**Yönerge 1**
Aşağıdaki aile ücreti metnine göre şu soruları yanıtlayın:
(a) Aile ücreti sistemi hangi dönemden itibaren ve nerelerde yaygınlaşmaya başlamıştır?
(b) Aile ücretinden daha çok hangi işçiler yararlanabilmiştir?
(c) Aile ücreti modeli hangi varsayıma dayanır?
**Yönerge 2**
Aşağıdaki aile ücreti metnini iki cümlede özetleyin.
**Yönerge 3**
Aşağıdaki ifadeler aile ücreti metniyle uyuşuyor mu? Her biri için evet ya da hayır deyin ve kararı belirleyen sözleri metinden aynen alıntılayın.
(a) İşçilerin tamamı aile ücreti sayesinde ailelerini geçindirebilecek bir yaşam ücreti elde etmiştir.
(b) Kadınların ücret geliri, çoğu kadın işçi tarafından bile genellikle erkek ücretlerinin tamamlayıcısı olarak görülür.
(c) Aile ücreti modelinin dayandığı varsayım yalnızca evli kadınları olumsuz etkiler.

Aile ücreti sistemi 19. yüzyılın başından itibaren sanayileşmiş Avrupa ülkeleri ve Amerika Birleşik Devletleri’nde yaygınlaşmaya başlasa da işçilerin dikkate değer bir bölümü hiçbir zaman ailelerini geçindirebilecek bir yaşam ücreti elde edemediler. Aile ücretinden daha çok belirli sektörlerdeki sendikalı ve vasıflı erkek işçilerin yararlanabilmesi mümkün oldu (May, 1982; Wartenberg, 2016).
Aile ücreti, gerek üretim ve toplumsal yeniden üretim arasındaki ilişki açısından gerekse toplumsal cinsiyet rollerinin üretilmesi ve yeniden üretilmesi açısından tarihsel bir rol oynar (May, 1982). Aile ücretinin yaygınlaşması erkek hakimiyetini ve kadınların erkeklere tabiiyetini şu yollarla sağlamıştır: Öncelikle, erkeklerin işgücü piyasasında daha iyi işlere sahip olmasını ve kadınlardan daha yüksek ücret elde etmelerini sağlamıştır. Kadınların gelirden yoksun kalmaları veya göreli düşük ücret elde etmeleri ile hem erkekler kadınlar üzerindeki maddi avantajlarını sürdürmüşler hem de kadınların eş olmayı bir kariyer olarak tercih etmeleri teşvik edilmiştir. İkinci olarak, yeniden üretim faaliyetlerinin kadınlar tarafından yerine getirilmesi güvence altına alınmıştır. Böylece, kadınların ev içi sorumluluklarla özdeşleştirilmeleri onların işgücü piyasasındaki ikincil konumlarını daha da güçlendirmiştir (Hartman, 2016). Kadınların elde ettiği ücret geliri, çoğu kadın işçi tarafından bile genellikle erkek çalışanların ücretlerinin tamamlayıcısı olarak görülmektedir (Molyneux, 1979). Üçüncü olarak kadınların belirli işlere girmesi engellenmiş ve çoğunluğu yeniden üretimle ilişkili ve düşük statülü bazı işler kadın işi olarak sınıflandırılmıştır (Wartenberg, 2016). Aile ücreti modeli, tüm kadınların sonunda eş ve anne olacağı, bu nedenle ücretli işgücünden ayrılmak isteyeceği ve buna ihtiyaç duyacağı varsayımına dayanır. Söz konusu varsayım tüm kadınları olumsuz etkilediği gibi, özellikle evli olmayan çocuklu ve çocuksuz kadınların düşük ücretlere ve uygunsuz çalışma koşullarına mahkum edilmelerine yol açar (Barret ve McIntosh, 1980; Wartenberg, 2016).

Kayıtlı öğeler
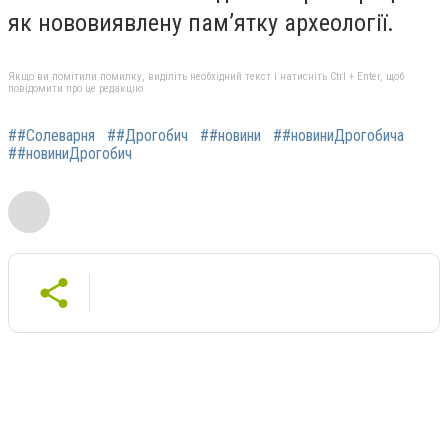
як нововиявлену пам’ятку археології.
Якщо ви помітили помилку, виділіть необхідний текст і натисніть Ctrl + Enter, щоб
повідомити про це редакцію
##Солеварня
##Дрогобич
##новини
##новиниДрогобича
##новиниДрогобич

**Yazılı yanıt 1**
(a) 19. yüzyılın başından itibaren, sanayileşmiş Avrupa ülkeleri ve Amerika Birleşik Devletleri’nde.
(b) Belirli sektörlerdeki sendikalı ve vasıflı erkek işçiler.
(c) Tüm kadınların sonunda eş ve anne olacağı, bu nedenle ücretli işgücünden ayrılmak isteyeceği ve buna ihtiyaç duyacağı varsayımına.

**Yazılı yanıt 2**
Aile ücreti sistemi 19. yüzyılın başından itibaren sanayileşmiş Avrupa ülkeleri ve Amerika Birleşik Devletleri’nde yaygınlaşsa da bu sistemden daha çok belirli sektörlerdeki sendikalı ve vasıflı erkek işçiler yararlanabilmiştir. Sistem, erkeklere daha iyi işler ve daha yüksek ücret sağlamış, yeniden üretim faaliyetlerini kadınlara yüklemiş ve kadınların belirli işlere girmesini engellemiştir; böylece erkek hakimiyetini ve kadınların erkeklere tabiiyetini güvence altına almıştır.

**Yazılı yanıt 3**
(a) Hayır: "işçilerin dikkate değer bir bölümü hiçbir zaman ailelerini geçindirebilecek bir yaşam ücreti elde edemediler"
(b) Evet: "Kadınların elde ettiği ücret geliri, çoğu kadın işçi tarafından bile genellikle erkek çalışanların ücretlerinin tamamlayıcısı olarak görülmektedir"
(c) Hayır: "Söz konusu varsayım tüm kadınları olumsuz etkilediği gibi, özellikle evli olmayan çocuklu ve çocuksuz kadınların düşük ücretlere ve uygunsuz çalışma koşullarına mahkum edilmelerine yol açar"